=== TASK DETAILS ===
Would you return the data below exactly as it stands, with every picture left out?

=== INFORMATION SUPPLIED ===
_ _ _ _
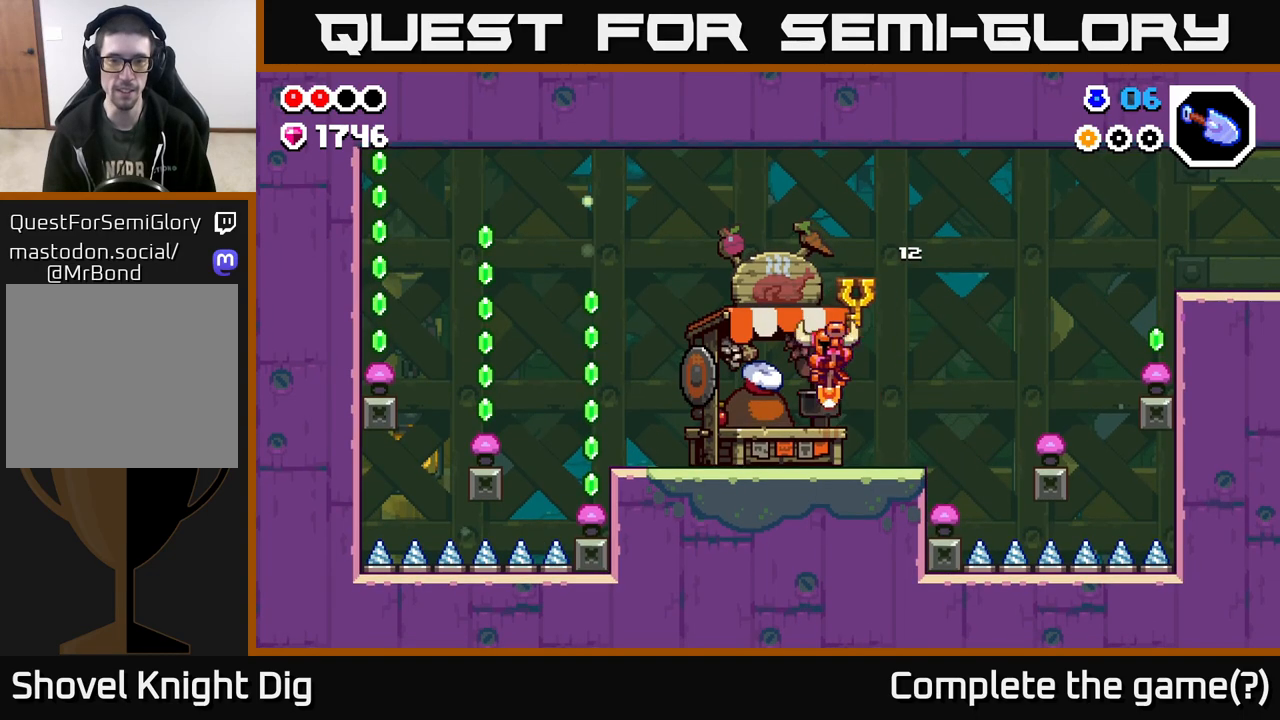
{"buttons": [], "left_stick": "left", "right_stick": "center", "events": [[33, "X", "down"], [67, "left_stick", "left"], [117, "X", "up"]]}
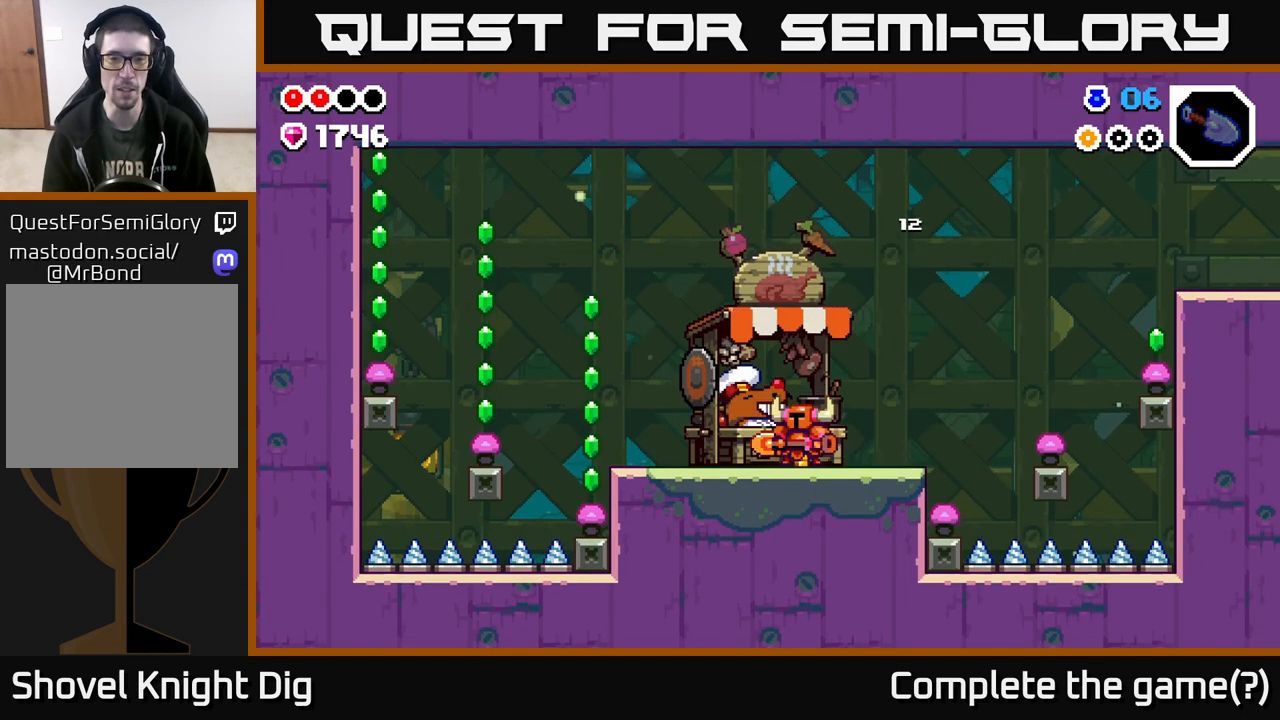
{"buttons": [], "left_stick": "center", "right_stick": "center", "events": [[217, "left_stick", "center"]]}
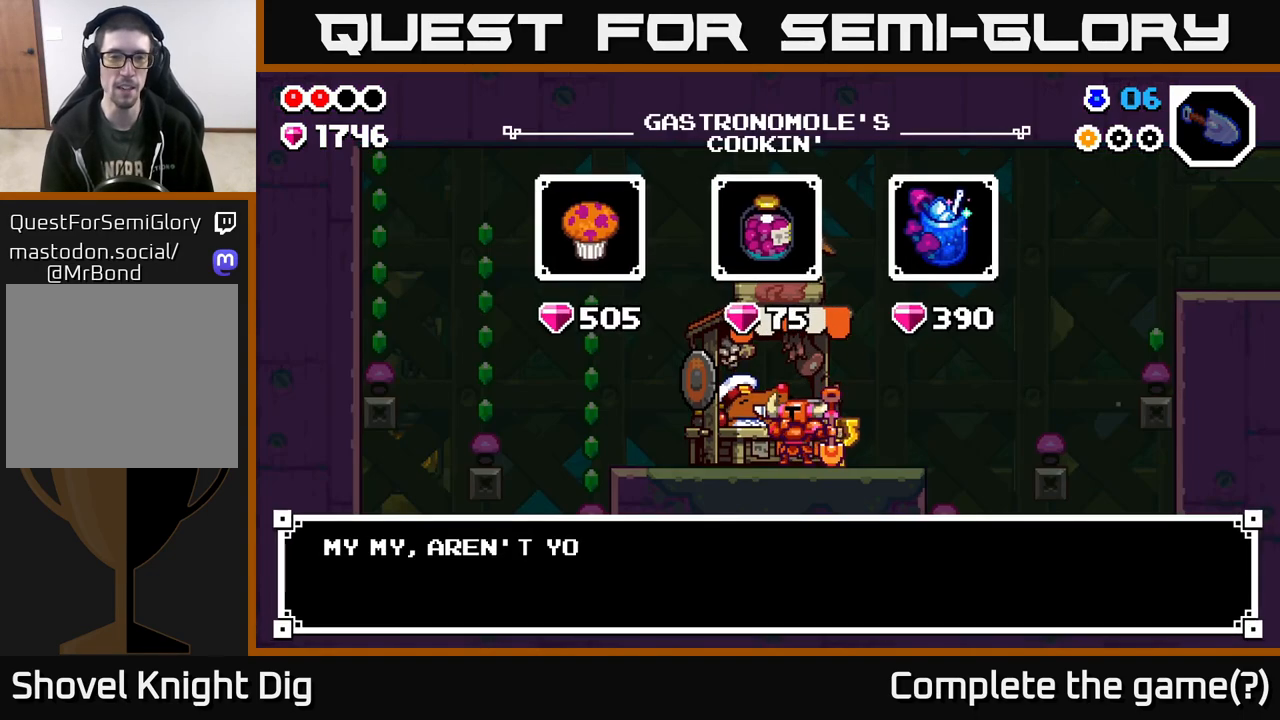
{"buttons": [], "left_stick": "center", "right_stick": "center", "events": [[333, "A", "down"], [433, "A", "up"]]}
_ _ _ _
=== SOLUTION TO THE EXERCISE ===
{"buttons": [], "left_stick": "left", "right_stick": "center", "events": [[33, "X", "down"], [67, "left_stick", "left"], [117, "X", "up"]]}
{"buttons": [], "left_stick": "center", "right_stick": "center", "events": [[217, "left_stick", "center"]]}
{"buttons": [], "left_stick": "center", "right_stick": "center", "events": [[333, "A", "down"], [433, "A", "up"]]}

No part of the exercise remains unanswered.